═══ Records for this exercise ═══

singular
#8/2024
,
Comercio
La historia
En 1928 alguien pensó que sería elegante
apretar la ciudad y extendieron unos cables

═══
═══ Records for this exercise ═══

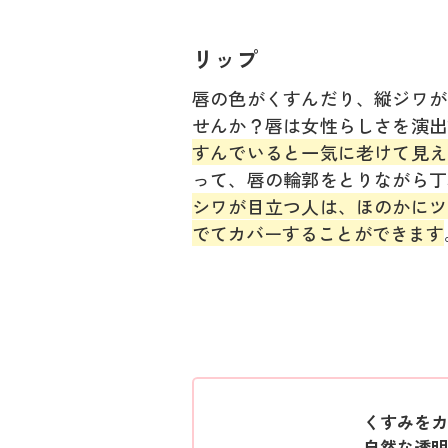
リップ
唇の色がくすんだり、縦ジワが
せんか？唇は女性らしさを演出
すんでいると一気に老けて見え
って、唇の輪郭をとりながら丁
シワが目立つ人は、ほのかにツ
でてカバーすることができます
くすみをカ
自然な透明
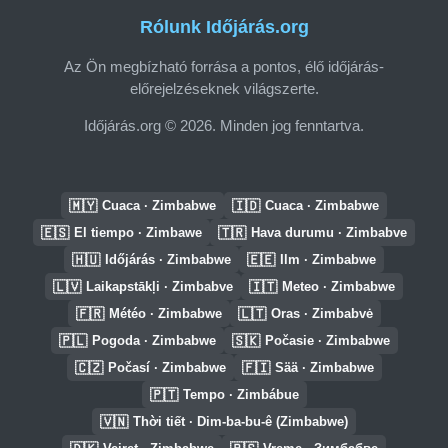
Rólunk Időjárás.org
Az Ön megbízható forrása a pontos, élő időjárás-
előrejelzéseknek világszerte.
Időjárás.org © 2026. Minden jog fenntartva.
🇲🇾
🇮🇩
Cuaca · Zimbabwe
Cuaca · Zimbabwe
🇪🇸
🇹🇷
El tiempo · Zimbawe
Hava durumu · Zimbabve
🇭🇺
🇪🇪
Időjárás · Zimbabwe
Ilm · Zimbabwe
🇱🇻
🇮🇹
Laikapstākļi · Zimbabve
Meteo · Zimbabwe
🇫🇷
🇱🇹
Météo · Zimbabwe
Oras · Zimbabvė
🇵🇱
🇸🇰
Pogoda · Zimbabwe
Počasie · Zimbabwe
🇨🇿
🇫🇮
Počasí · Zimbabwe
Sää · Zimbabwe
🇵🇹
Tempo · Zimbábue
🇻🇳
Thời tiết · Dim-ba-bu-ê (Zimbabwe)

═══

# What this task involves
Render the material starting at the line that contains "Rólunk Időjárás.org" and ending at the line that contains "Météo · Zimbabwe", both included, as a Markdown table with the columns No. and Text. Number each line and leave out any blank lines.

# Solution for this exercise
| No. | Text |
|---|---|
| 1 | Rólunk Időjárás.org |
| 2 | Az Ön megbízható forrása a pontos, élő időjárás- |
| 3 | előrejelzéseknek világszerte. |
| 4 | Időjárás.org © 2026. Minden jog fenntartva. |
| 5 | 🇲🇾 |
| 6 | 🇮🇩 |
| 7 | Cuaca · Zimbabwe |
| 8 | Cuaca · Zimbabwe |
| 9 | 🇪🇸 |
| 10 | 🇹🇷 |
| 11 | El tiempo · Zimbawe |
| 12 | Hava durumu · Zimbabve |
| 13 | 🇭🇺 |
| 14 | 🇪🇪 |
| 15 | Időjárás · Zimbabwe |
| 16 | Ilm · Zimbabwe |
| 17 | 🇱🇻 |
| 18 | 🇮🇹 |
| 19 | Laikapstākļi · Zimbabve |
| 20 | Meteo · Zimbabwe |
| 21 | 🇫🇷 |
| 22 | 🇱🇹 |
| 23 | Météo · Zimbabwe |